Can the phase in a qubit be expressed as a phase on another qubit in a larger system?

Question

$\newcommand{\ket}[1]{\left|#1\right>}$Consider two qubits, $\ket{1}$ and $e^{i \theta}\ket{\psi}$ (what the qubits are doesn't actually matter). We express these in a single system using their tensor product, which would be $\ket{1} \otimes (e^{i \theta} \ket{\psi})$. The constant is free floating in the tensor product, so it can be expressed as $(e^{i \theta}\ket{1}) \otimes \ket{\psi}$. And so, you could say that the phase $e^{i \theta}$ belongs to the $\ket{1}$ qubit.

This post helped me, but didn't really answer my question entirely, https://physics.stackexchange.com/questions/77702/coefficients-of-the-vectors-in-a-tensor-product.

My question is, where does the phase belong? Is that even a question that makes sense asking? Does it not even matter, as it's global phase?

Answer 1

We can write the total state as a tensor product of two qubits, but there is only one wavefunction of the total system. In fact $\vert1\rangle \otimes (e^{i\theta}\vert\psi\rangle)$ is exactly the same state as $(e^{i\theta}\vert1\rangle)\otimes\mid\psi\rangle$. The phase does not belong to either the first or the second qubit, it a property of the total state, i.e. a global phase.

Answer 2

What do you mean with "where does the phase belong"?

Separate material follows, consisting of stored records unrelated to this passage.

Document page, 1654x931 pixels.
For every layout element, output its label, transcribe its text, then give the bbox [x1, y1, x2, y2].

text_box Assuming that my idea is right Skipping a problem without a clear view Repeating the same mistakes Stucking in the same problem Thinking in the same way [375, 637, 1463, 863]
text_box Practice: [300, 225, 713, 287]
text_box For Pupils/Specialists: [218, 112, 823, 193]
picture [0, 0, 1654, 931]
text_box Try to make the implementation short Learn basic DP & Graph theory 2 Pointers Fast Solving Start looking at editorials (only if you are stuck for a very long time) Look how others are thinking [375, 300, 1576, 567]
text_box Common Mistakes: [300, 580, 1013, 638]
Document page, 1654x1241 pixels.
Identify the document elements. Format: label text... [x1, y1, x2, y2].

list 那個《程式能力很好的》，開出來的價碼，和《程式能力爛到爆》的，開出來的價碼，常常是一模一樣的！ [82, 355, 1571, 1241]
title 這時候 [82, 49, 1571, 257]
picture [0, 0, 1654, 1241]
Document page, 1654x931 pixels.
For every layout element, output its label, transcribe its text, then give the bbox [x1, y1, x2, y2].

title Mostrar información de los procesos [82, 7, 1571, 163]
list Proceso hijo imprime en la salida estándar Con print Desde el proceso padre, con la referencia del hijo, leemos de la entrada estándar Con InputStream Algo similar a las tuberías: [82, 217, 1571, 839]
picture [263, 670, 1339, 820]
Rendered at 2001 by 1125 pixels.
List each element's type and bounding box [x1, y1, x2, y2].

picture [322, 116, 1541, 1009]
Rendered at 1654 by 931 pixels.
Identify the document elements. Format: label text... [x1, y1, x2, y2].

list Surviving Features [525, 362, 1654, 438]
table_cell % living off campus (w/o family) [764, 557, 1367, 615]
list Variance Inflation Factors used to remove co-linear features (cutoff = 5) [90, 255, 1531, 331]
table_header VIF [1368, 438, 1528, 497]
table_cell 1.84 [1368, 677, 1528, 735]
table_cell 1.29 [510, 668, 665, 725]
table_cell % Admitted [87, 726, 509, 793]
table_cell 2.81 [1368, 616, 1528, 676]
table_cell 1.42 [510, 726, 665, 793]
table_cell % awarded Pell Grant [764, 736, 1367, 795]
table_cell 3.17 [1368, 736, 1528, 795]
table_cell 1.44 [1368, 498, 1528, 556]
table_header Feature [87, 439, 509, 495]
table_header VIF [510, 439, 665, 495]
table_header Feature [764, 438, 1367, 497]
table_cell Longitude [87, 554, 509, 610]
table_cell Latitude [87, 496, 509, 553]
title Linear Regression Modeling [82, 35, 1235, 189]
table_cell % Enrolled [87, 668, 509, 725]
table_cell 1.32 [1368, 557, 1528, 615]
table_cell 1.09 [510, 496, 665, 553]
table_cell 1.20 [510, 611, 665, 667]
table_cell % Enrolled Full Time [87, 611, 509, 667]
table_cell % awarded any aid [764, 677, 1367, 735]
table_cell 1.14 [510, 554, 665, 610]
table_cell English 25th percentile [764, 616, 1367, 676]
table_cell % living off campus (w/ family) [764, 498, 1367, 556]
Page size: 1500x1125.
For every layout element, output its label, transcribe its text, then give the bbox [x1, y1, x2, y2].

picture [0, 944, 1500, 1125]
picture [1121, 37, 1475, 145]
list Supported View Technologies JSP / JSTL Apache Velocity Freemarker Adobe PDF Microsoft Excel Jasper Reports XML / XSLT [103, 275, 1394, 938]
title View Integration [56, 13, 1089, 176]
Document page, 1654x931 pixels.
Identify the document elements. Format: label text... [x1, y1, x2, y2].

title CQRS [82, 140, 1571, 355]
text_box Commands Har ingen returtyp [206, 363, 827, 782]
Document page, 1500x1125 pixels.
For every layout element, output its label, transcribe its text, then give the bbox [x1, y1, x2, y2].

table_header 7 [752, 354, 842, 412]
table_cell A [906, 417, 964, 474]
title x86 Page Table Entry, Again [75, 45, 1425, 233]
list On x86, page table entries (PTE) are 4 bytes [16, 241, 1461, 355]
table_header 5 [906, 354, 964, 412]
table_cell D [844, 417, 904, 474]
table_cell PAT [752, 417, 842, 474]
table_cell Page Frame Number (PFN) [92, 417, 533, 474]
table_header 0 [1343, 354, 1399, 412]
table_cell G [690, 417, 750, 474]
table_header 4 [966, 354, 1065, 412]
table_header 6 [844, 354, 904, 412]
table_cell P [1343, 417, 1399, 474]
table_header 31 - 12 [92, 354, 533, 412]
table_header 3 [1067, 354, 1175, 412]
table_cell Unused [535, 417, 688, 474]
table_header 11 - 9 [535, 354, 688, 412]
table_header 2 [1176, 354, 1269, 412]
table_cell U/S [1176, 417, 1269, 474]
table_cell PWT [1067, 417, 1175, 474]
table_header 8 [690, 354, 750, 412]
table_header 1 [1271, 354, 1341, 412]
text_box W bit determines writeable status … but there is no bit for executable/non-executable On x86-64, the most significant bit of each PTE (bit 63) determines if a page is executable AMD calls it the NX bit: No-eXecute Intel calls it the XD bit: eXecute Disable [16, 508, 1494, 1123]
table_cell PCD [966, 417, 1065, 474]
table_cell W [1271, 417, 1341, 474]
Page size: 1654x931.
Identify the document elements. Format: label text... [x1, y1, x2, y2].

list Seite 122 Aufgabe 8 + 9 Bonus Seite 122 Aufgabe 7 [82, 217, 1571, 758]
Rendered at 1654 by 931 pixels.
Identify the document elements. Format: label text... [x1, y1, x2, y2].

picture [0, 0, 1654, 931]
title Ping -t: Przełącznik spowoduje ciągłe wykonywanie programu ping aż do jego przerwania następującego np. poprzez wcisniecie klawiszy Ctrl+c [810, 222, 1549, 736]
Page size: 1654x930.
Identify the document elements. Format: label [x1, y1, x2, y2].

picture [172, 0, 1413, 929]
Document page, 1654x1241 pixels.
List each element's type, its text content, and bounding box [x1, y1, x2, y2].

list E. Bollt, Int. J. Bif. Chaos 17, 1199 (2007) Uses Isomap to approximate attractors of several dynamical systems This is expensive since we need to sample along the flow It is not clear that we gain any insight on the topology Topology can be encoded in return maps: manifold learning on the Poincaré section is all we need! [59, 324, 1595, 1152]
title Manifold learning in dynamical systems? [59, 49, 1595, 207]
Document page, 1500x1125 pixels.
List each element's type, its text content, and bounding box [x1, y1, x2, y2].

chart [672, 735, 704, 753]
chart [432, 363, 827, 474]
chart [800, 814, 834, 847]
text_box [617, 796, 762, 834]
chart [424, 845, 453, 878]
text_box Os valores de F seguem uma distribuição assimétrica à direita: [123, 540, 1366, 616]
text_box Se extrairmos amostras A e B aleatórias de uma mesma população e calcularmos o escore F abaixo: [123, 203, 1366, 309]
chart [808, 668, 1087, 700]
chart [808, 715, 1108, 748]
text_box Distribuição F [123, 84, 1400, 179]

As you noted yourself, tensor products are defined so that $(\lambda v)\otimes w$ is the same element as $v\otimes(\lambda w)$, for any scalar $\lambda$. In other words, you can write the scalar however you like, it doesn't matter, the result element is the same. Which is why this would be generally written as $\lambda(v\otimes w)$, to point out that $\lambda$ is not "attached" to any particular vector.

And note that the above issue is distinct from it being a global phase or not, it holds in general for tensor products of vector spaces and the corresponding scalar fields. Then, as an added element, you have the fact that ket states are defined as vectors up to complex scalar multiplication. Which means that $\lambda |\psi\rangle$ and $|\psi\rangle$ represent the same physical state (and in a more careful treatment, they are completely identified). But this holds more generally, you don't need to tensor product structure for this statement.